Toronto, Canada — MININGREVIEW.COM — 30 April 2009 – Barrick Gold Corporation – the world’s biggest gold producer – has announced that its profit for the quarter ended 31 March 2009 dropped by 28%, as higher costs and weaker copper prices squeezed the company’s earnings.
A news release issued here revealed that Barrick had earned US$371 million (R3.3 billion), or 42 cents a share, in the first quarter of the year. That was down from US$$514 million (R4.6 billion), or 59 cents a share, a year earlier.
The release added that gold production had risen 0.6% to 1.76 million ounces, while copper production had jumped 9% to 95 million pounds. While realised gold prices had dipped slightly to US$912 an ounce from US$925, copper prices had fallen 16%, which had helped pull revenue down 6.6% to US$1.8 billion (R16.1 billion).

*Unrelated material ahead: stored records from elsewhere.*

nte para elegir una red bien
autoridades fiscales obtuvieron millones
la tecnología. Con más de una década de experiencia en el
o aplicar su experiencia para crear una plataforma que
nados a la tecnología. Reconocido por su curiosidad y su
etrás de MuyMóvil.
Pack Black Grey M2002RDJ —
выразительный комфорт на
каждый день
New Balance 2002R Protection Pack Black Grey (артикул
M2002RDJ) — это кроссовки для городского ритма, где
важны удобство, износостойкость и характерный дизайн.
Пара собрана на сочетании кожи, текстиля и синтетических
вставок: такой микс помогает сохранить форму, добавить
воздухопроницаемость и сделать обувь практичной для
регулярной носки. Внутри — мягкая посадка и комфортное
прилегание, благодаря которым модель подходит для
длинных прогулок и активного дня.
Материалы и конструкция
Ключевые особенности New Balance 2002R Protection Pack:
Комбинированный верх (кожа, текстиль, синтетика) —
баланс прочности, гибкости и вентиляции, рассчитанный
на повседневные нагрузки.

Barrick said this should change over the rest of the year, in part due to the opening of the Buzwagi mine in Tanzania, which chief executive Aaron Regent said in a statement was “essentially complete” and ready to pour its first gold shortly.
“Our outlook for gold remains positive, providing a favourable backdrop for the development of our next generation of lower-cost mines,” added Regent, who took over as CEO in January.
Barrick operates nearly 30 mines around the world, and hopes to reduce its average cost per ounce by opening new mines over the next few years.
“The company is on track to meet its 2009 forecast for gold production of 7.2 million to 7.6 million ounces at costs of US$450 to US$475 an ounce,” the release said, “while 2010 output is expected to increase to about 7.7 million to 8.1 million ounces at lower cash costs.
Caption, Pic 1: A night shot of one of Barrick’s Tanzanian gold mines.